── RECORDS TO USE

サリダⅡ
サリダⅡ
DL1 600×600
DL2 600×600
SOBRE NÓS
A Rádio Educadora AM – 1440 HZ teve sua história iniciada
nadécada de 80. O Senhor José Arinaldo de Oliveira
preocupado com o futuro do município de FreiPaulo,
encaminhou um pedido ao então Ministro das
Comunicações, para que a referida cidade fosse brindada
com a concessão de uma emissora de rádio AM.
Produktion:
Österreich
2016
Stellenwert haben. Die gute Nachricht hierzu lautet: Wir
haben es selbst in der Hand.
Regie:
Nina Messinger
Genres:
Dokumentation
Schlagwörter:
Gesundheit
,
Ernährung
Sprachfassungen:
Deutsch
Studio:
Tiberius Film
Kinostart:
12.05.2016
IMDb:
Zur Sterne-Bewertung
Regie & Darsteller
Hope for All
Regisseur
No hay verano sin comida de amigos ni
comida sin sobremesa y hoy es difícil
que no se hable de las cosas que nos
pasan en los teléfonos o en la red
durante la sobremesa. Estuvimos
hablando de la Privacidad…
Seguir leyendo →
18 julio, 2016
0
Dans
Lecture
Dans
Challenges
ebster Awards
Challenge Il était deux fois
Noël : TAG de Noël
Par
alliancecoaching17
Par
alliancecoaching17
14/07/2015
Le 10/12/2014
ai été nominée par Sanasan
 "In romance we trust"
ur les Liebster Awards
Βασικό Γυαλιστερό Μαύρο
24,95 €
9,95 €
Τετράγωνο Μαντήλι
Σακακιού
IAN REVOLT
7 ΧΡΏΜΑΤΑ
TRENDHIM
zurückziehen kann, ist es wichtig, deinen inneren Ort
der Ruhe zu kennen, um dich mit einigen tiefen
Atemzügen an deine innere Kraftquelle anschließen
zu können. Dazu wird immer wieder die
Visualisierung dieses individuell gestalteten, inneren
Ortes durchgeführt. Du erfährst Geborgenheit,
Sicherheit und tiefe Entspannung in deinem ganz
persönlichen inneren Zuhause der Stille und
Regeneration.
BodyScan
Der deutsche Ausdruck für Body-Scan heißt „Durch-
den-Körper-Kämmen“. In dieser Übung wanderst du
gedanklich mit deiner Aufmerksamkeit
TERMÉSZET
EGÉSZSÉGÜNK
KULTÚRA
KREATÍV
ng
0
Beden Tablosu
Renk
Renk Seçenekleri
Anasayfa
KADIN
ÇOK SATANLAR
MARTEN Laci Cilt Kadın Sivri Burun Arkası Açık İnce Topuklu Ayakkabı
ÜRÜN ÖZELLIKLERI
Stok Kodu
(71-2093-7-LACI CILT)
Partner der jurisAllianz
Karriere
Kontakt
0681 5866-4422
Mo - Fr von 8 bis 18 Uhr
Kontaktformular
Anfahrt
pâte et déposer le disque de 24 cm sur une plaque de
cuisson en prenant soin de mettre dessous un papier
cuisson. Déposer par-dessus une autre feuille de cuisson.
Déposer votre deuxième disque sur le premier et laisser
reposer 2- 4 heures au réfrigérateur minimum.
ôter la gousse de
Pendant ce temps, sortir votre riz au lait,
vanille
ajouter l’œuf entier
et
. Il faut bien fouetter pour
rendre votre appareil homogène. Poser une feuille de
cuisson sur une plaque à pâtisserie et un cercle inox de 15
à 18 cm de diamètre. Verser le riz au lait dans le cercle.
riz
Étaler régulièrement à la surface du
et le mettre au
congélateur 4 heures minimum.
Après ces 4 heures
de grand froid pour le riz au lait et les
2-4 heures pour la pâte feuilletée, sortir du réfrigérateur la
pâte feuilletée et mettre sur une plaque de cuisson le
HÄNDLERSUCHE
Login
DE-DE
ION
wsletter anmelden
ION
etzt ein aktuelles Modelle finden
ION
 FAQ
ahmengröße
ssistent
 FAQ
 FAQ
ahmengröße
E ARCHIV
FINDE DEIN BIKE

────

YOUR GOAL:
Arrange all the lines above as a Markdown table with the columns "Row" and "Text", numbering each row and skipping any blank lines.

TASK SOLUTION:
| Row | Text |
|---|---|
| 1 | サリダⅡ |
| 2 | サリダⅡ |
| 3 | DL1 600×600 |
| 4 | DL2 600×600 |
| 5 | SOBRE NÓS |
| 6 | A Rádio Educadora AM – 1440 HZ teve sua história iniciada |
| 7 | nadécada de 80. O Senhor José Arinaldo de Oliveira |
| 8 | preocupado com o futuro do município de FreiPaulo, |
| 9 | encaminhou um pedido ao então Ministro das |
| 10 | Comunicações, para que a referida cidade fosse brindada |
| 11 | com a concessão de uma emissora de rádio AM. |
| 12 | Produktion: |
| 13 | Österreich |
| 14 | 2016 |
| 15 | Stellenwert haben. Die gute Nachricht hierzu lautet: Wir |
| 16 | haben es selbst in der Hand. |
| 17 | Regie: |
| 18 | Nina Messinger |
| 19 | Genres: |
| 20 | Dokumentation |
| 21 | Schlagwörter: |
| 22 | Gesundheit |
| 23 | , |
| 24 | Ernährung |
| 25 | Sprachfassungen: |
| 26 | Deutsch |
| 27 | Studio: |
| 28 | Tiberius Film |
| 29 | Kinostart: |
| 30 | 12.05.2016 |
| 31 | IMDb: |
| 32 | Zur Sterne-Bewertung |
| 33 | Regie & Darsteller |
| 34 | Hope for All |
| 35 | Regisseur |
| 36 | No hay verano sin comida de amigos ni |
| 37 | comida sin sobremesa y hoy es difícil |
| 38 | que no se hable de las cosas que nos |
| 39 | pasan en los teléfonos o en la red |
| 40 | durante la sobremesa. Estuvimos |
| 41 | hablando de la Privacidad… |
| 42 | Seguir leyendo → |
| 43 | 18 julio, 2016 |
| 44 | 0 |
| 45 | Dans |
| 46 | Lecture |
| 47 | Dans |
| 48 | Challenges |
| 49 | ebster Awards |
| 50 | Challenge Il était deux fois |
| 51 | Noël : TAG de Noël |
| 52 | Par |
| 53 | alliancecoaching17 |
| 54 | Par |
| 55 | alliancecoaching17 |
| 56 | 14/07/2015 |
| 57 | Le 10/12/2014 |
| 58 | ai été nominée par Sanasan |
| 59 |  "In romance we trust" |
| 60 | ur les Liebster Awards |
| 61 | Βασικό Γυαλιστερό Μαύρο |
| 62 | 24,95 € |
| 63 | 9,95 € |
| 64 | Τετράγωνο Μαντήλι |
| 65 | Σακακιού |
| 66 | IAN REVOLT |
| 67 | 7 ΧΡΏΜΑΤΑ |
| 68 | TRENDHIM |
| 69 | zurückziehen kann, ist es wichtig, deinen inneren Ort |
| 70 | der Ruhe zu kennen, um dich mit einigen tiefen |
| 71 | Atemzügen an deine innere Kraftquelle anschließen |
| 72 | zu können. Dazu wird immer wieder die |
| 73 | Visualisierung dieses individuell gestalteten, inneren |
| 74 | Ortes durchgeführt. Du erfährst Geborgenheit, |
| 75 | Sicherheit und tiefe Entspannung in deinem ganz |
| 76 | persönlichen inneren Zuhause der Stille und |
| 77 | Regeneration. |
| 78 | BodyScan |
| 79 | Der deutsche Ausdruck für Body-Scan heißt „Durch- |
| 80 | den-Körper-Kämmen“. In dieser Übung wanderst du |
| 81 | gedanklich mit deiner Aufmerksamkeit |
| 82 | TERMÉSZET |
| 83 | EGÉSZSÉGÜNK |
| 84 | KULTÚRA |
| 85 | KREATÍV |
| 86 | ng |
| 87 | 0 |
| 88 | Beden Tablosu |
| 89 | Renk |
| 90 | Renk Seçenekleri |
| 91 | Anasayfa |
| 92 | KADIN |
| 93 | ÇOK SATANLAR |
| 94 | MARTEN Laci Cilt Kadın Sivri Burun Arkası Açık İnce Topuklu Ayakkabı |
| 95 | ÜRÜN ÖZELLIKLERI |
| 96 | Stok Kodu |
| 97 | (71-2093-7-LACI CILT) |
| 98 | Partner der jurisAllianz |
| 99 | Karriere |
| 100 | Kontakt |
| 101 | 0681 5866-4422 |
| 102 | Mo - Fr von 8 bis 18 Uhr |
| 103 | Kontaktformular |
| 104 | Anfahrt |
| 105 | pâte et déposer le disque de 24 cm sur une plaque de |
| 106 | cuisson en prenant soin de mettre dessous un papier |
| 107 | cuisson. Déposer par-dessus une autre feuille de cuisson. |
| 108 | Déposer votre deuxième disque sur le premier et laisser |
| 109 | reposer 2- 4 heures au réfrigérateur minimum. |
| 110 | ôter la gousse de |
| 111 | Pendant ce temps, sortir votre riz au lait, |
| 112 | vanille |
| 113 | ajouter l’œuf entier |
| 114 | et |
| 115 | . Il faut bien fouetter pour |
| 116 | rendre votre appareil homogène. Poser une feuille de |
| 117 | cuisson sur une plaque à pâtisserie et un cercle inox de 15 |
| 118 | à 18 cm de diamètre. Verser le riz au lait dans le cercle. |
| 119 | riz |
| 120 | Étaler régulièrement à la surface du |
| 121 | et le mettre au |
| 122 | congélateur 4 heures minimum. |
| 123 | Après ces 4 heures |
| 124 | de grand froid pour le riz au lait et les |
| 125 | 2-4 heures pour la pâte feuilletée, sortir du réfrigérateur la |
| 126 | pâte feuilletée et mettre sur une plaque de cuisson le |
| 127 | HÄNDLERSUCHE |
| 128 | Login |
| 129 | DE-DE |
| 130 | ION |
| 131 | wsletter anmelden |
| 132 | ION |
| 133 | etzt ein aktuelles Modelle finden |
| 134 | ION |
| 135 |  FAQ |
| 136 | ahmengröße |
| 137 | ssistent |
| 138 |  FAQ |
| 139 |  FAQ |
| 140 | ahmengröße |
| 141 | E ARCHIV |
| 142 | FINDE DEIN BIKE |